= The records =
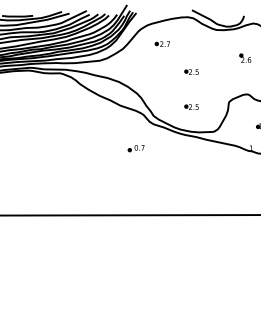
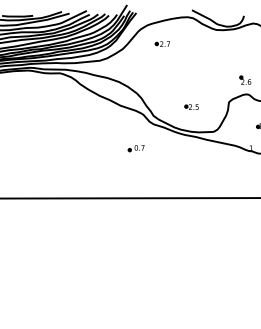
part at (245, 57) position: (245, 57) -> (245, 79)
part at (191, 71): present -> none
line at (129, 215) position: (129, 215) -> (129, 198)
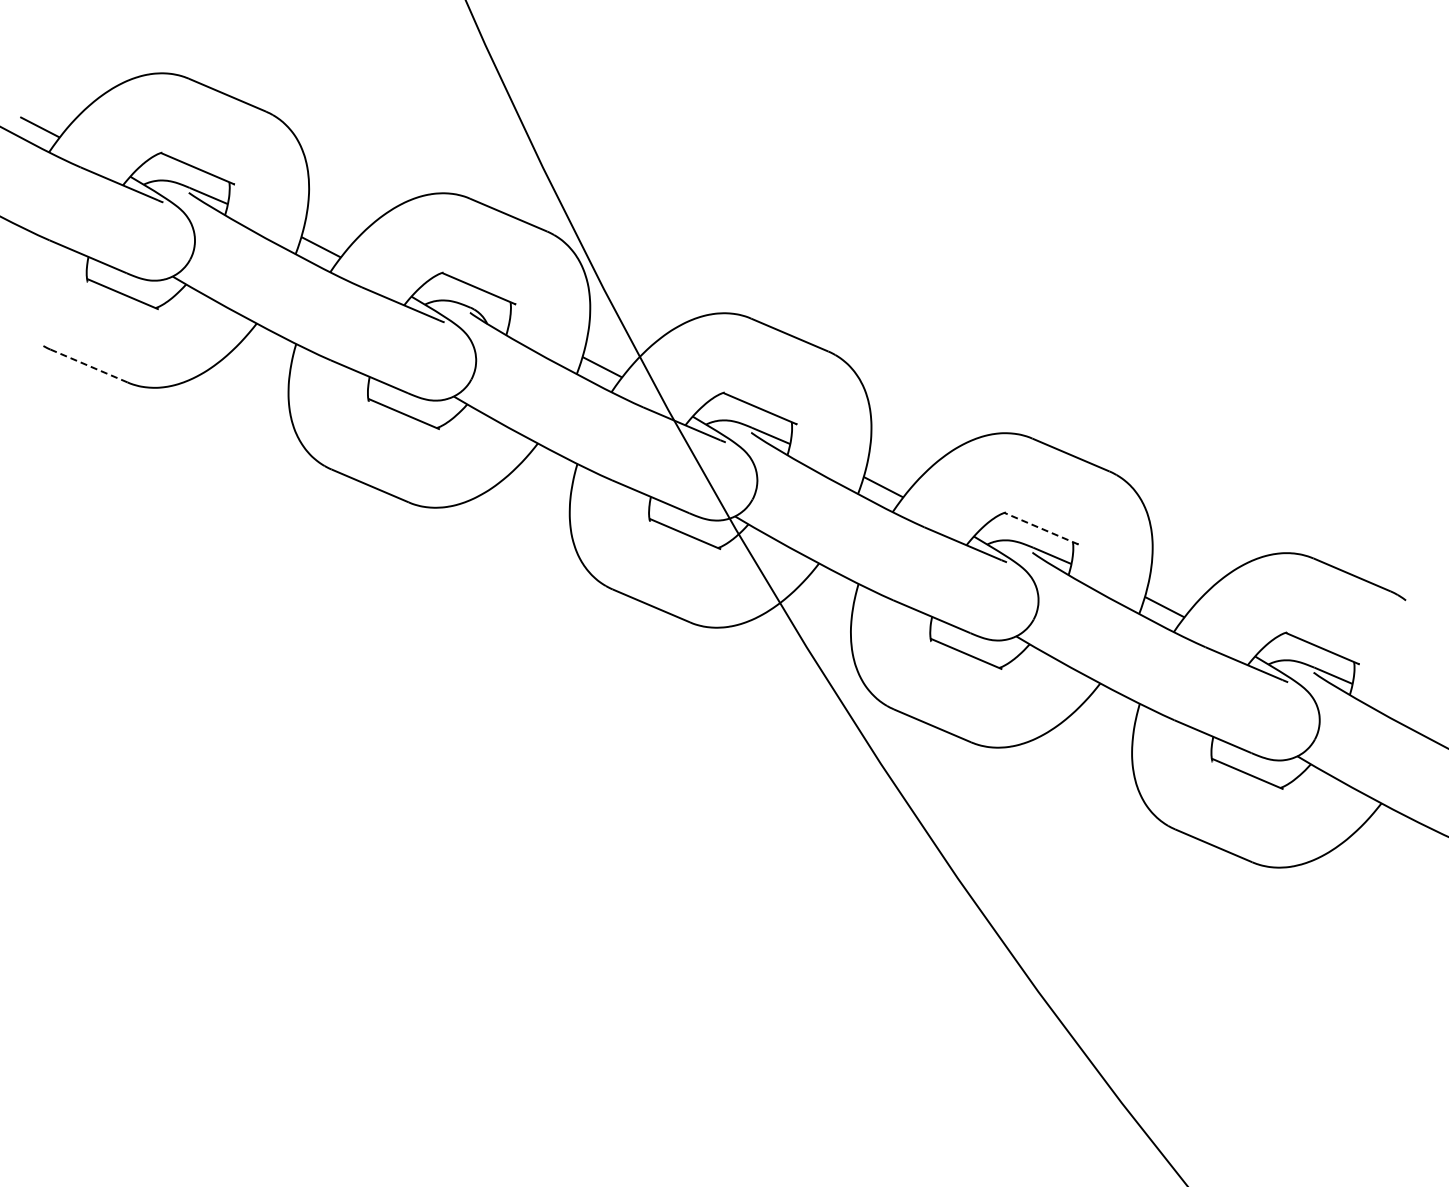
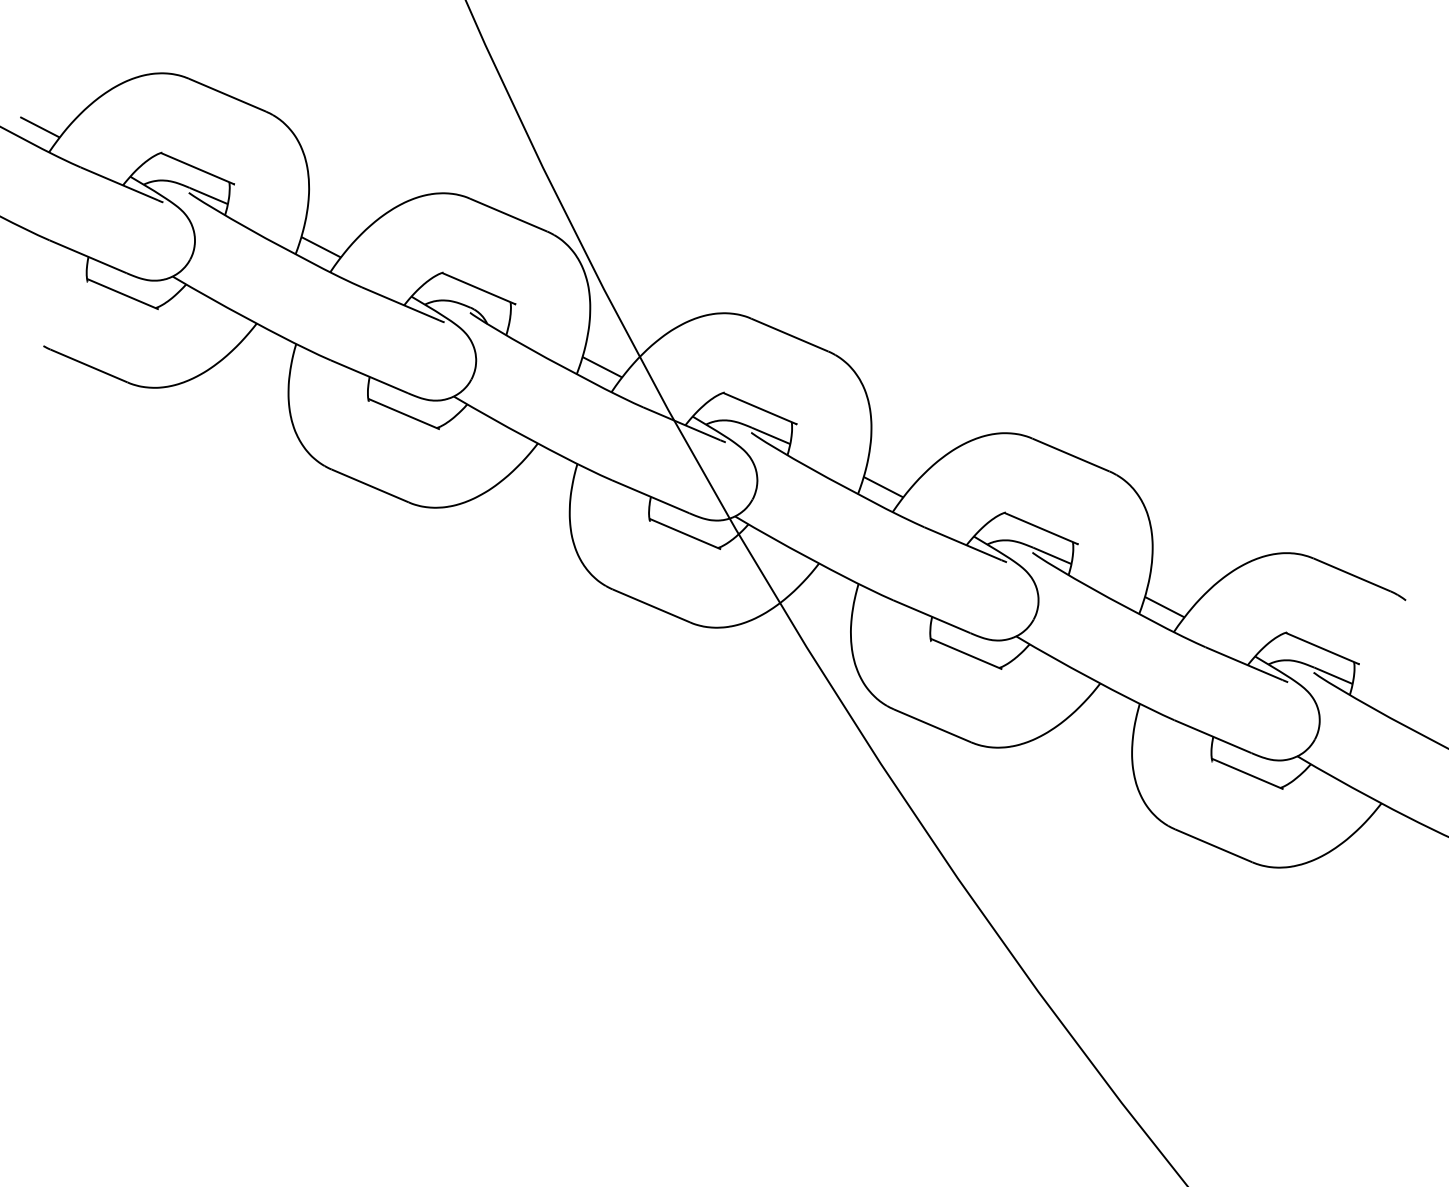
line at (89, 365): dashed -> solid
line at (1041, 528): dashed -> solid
...
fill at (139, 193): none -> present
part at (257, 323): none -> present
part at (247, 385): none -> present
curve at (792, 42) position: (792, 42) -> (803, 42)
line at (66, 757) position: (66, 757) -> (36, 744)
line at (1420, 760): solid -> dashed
...
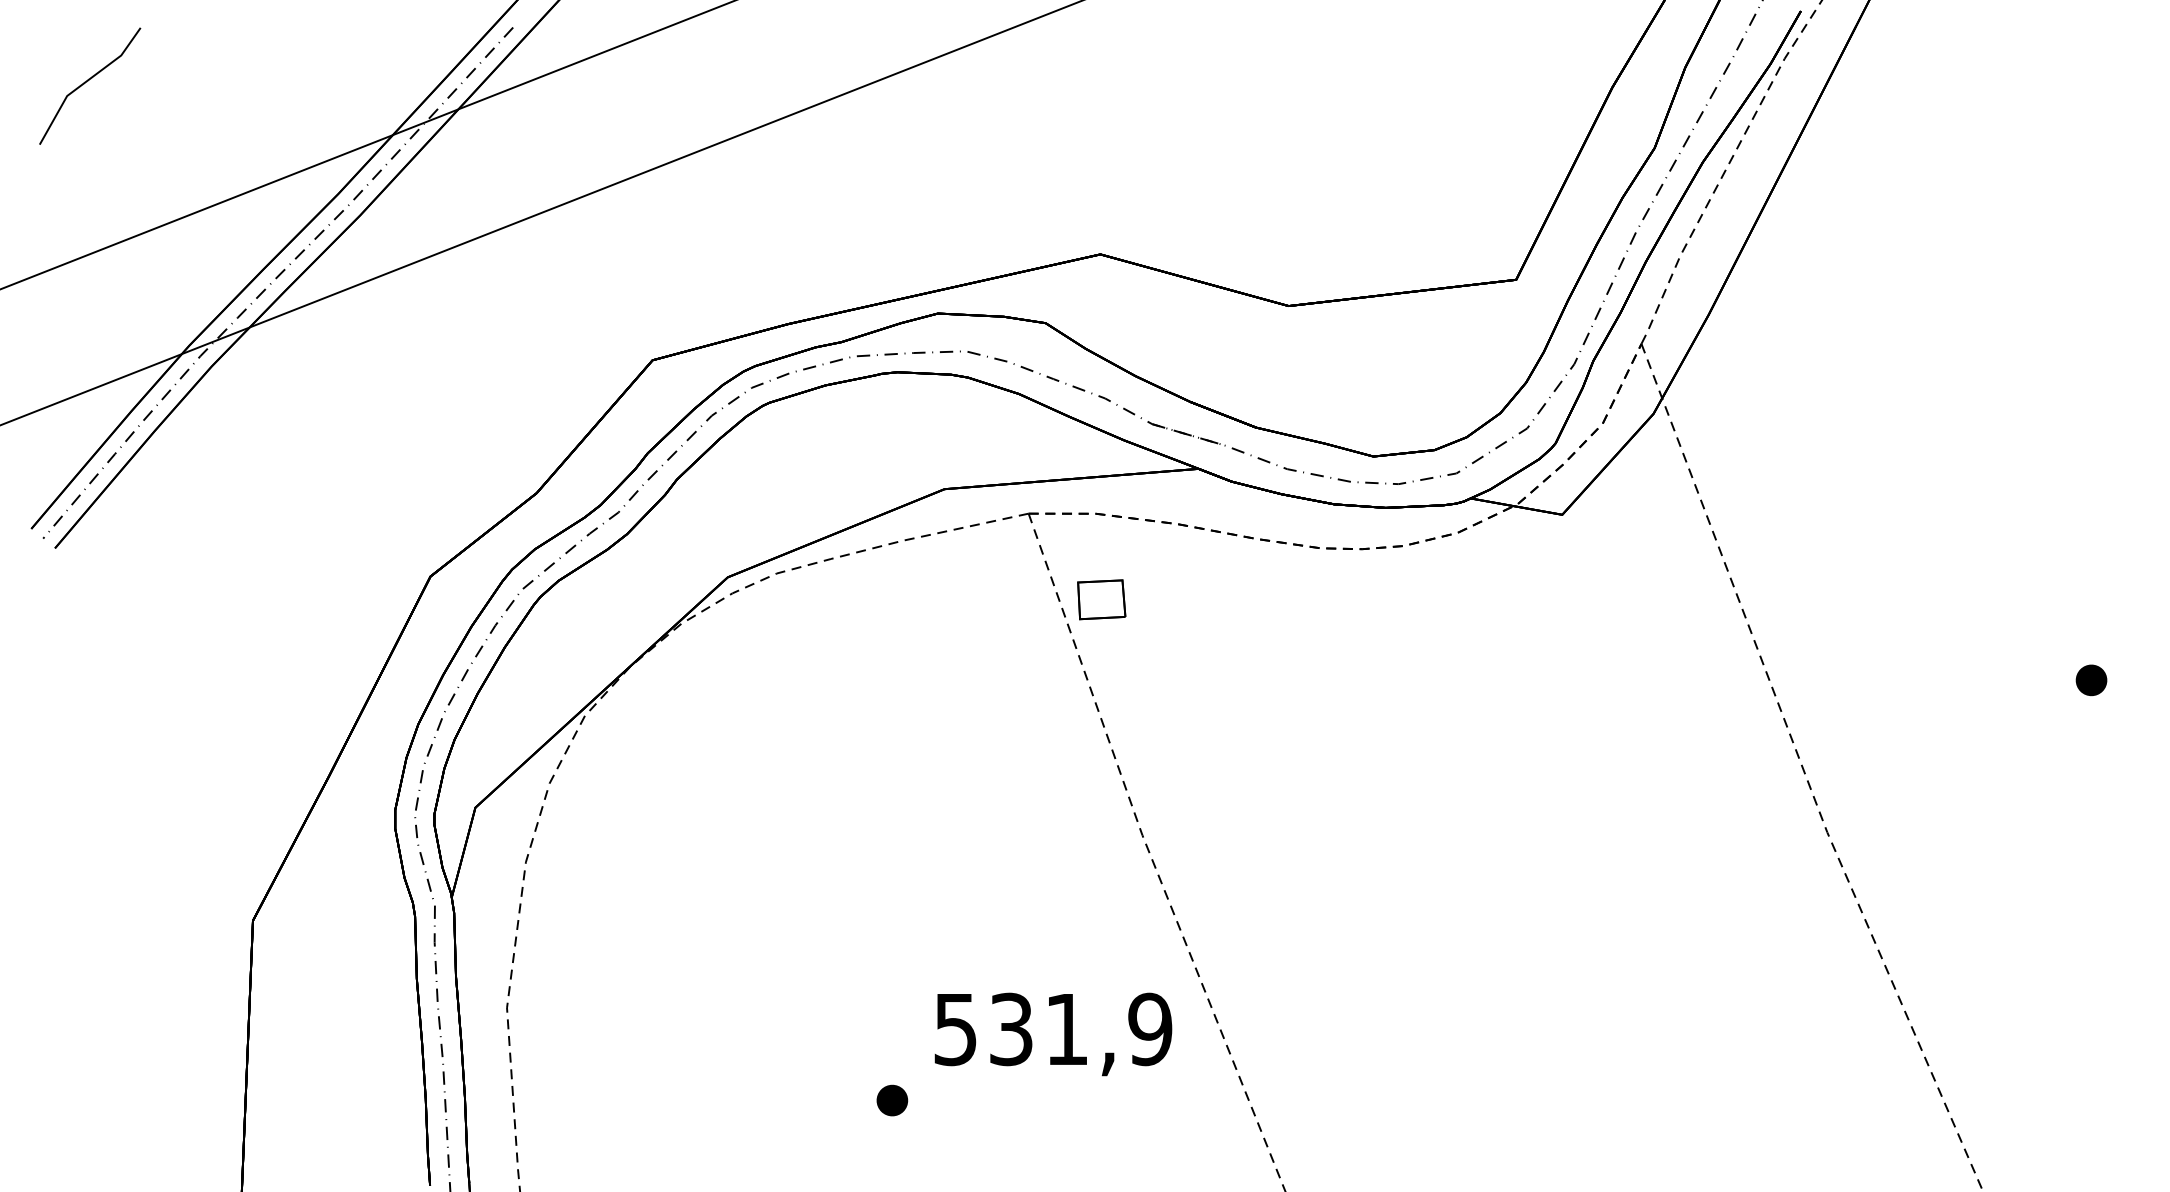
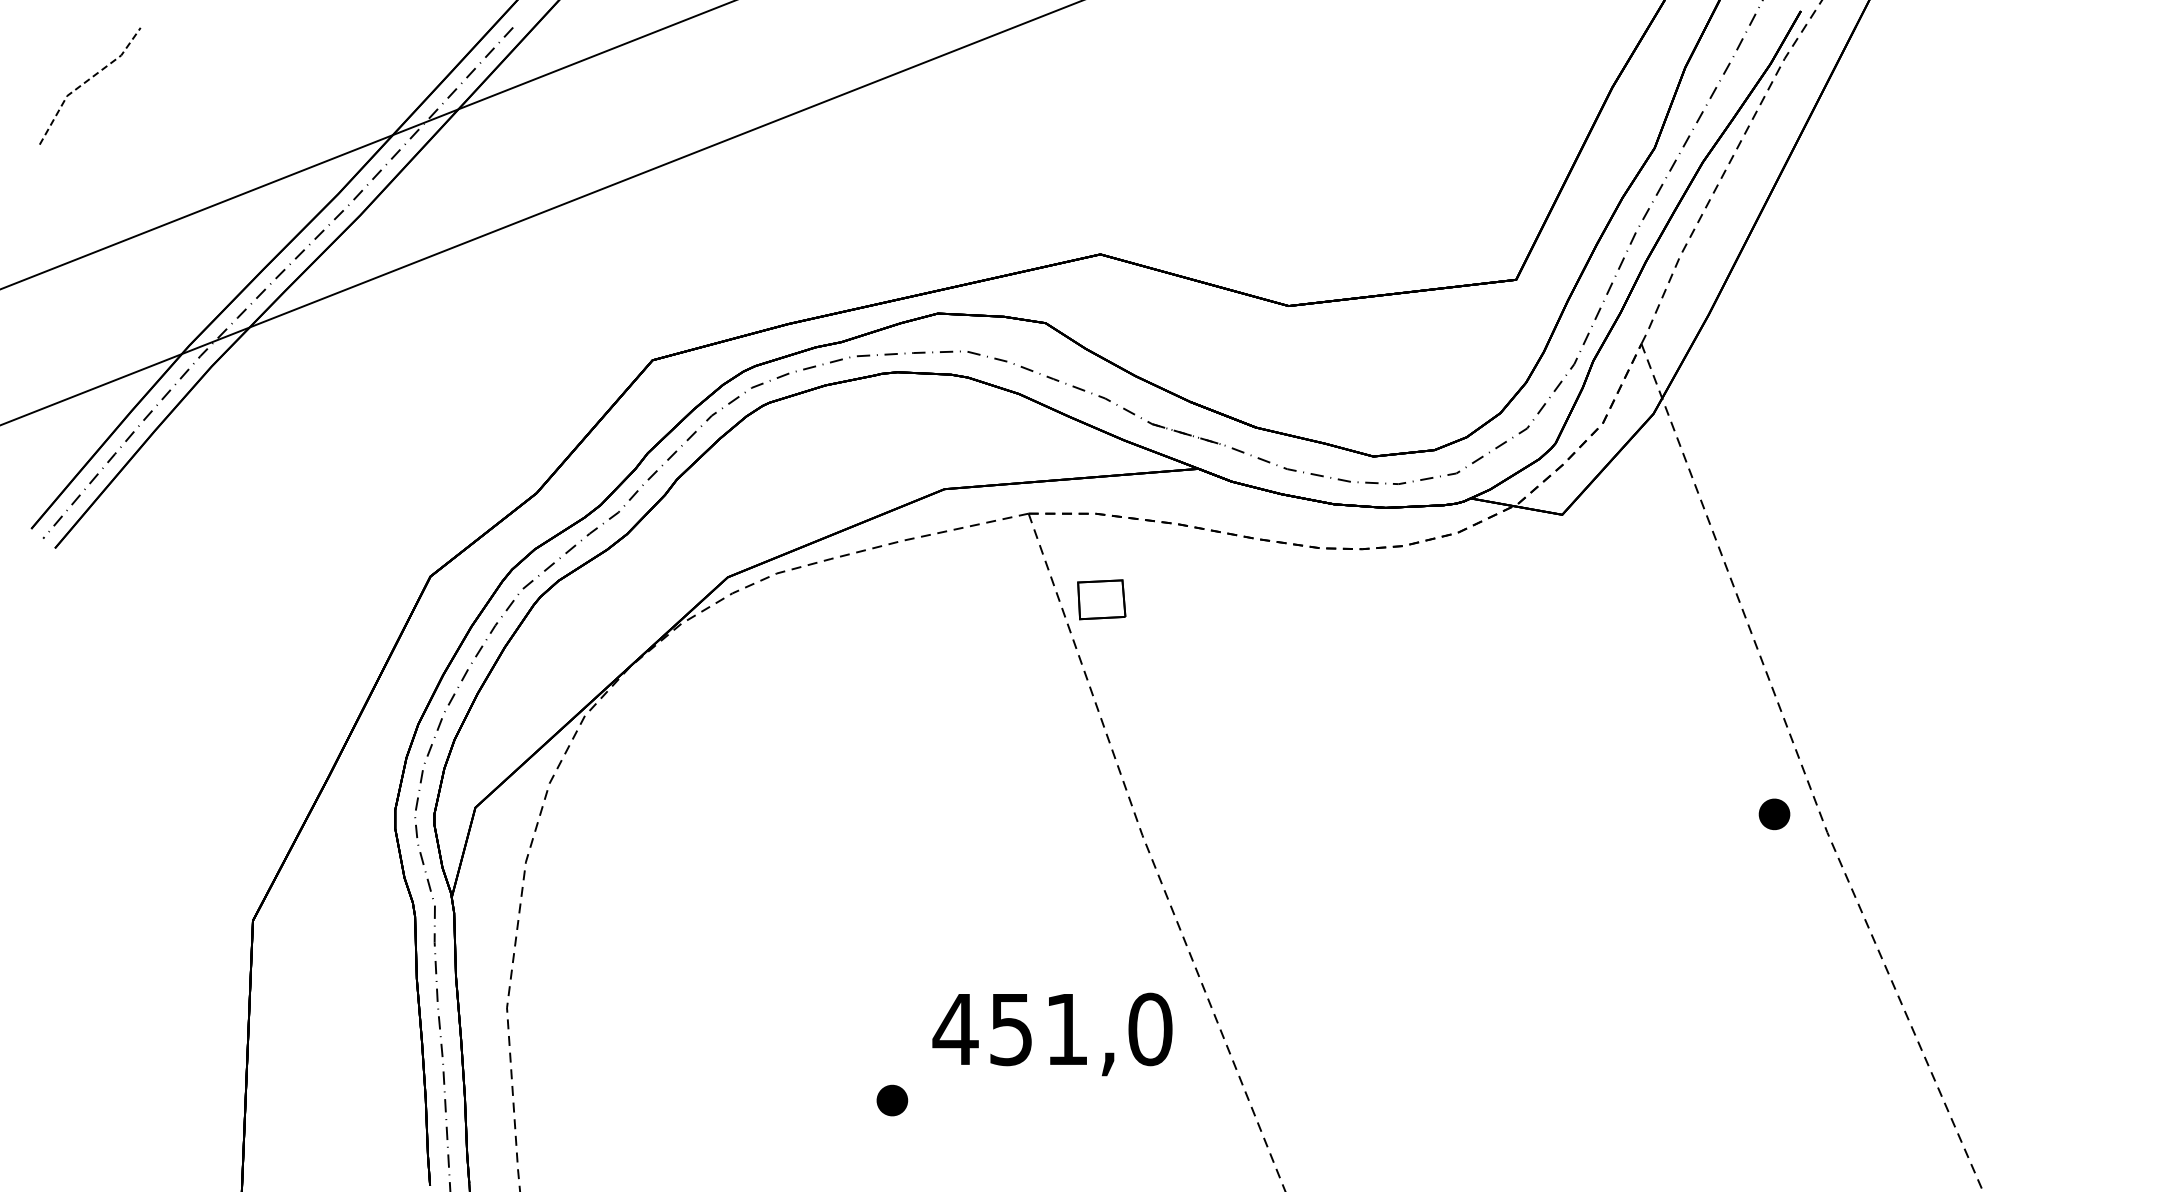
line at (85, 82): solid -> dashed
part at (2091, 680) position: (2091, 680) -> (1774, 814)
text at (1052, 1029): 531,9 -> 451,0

= Set problem =
Copy out the listing word for word, from the line containing "line at (85, 82): solid -> dashed" through the line containing "text at (1052, 1029): 531,9 -> 451,0", both included.

= Written answer =
line at (85, 82): solid -> dashed
part at (2091, 680) position: (2091, 680) -> (1774, 814)
text at (1052, 1029): 531,9 -> 451,0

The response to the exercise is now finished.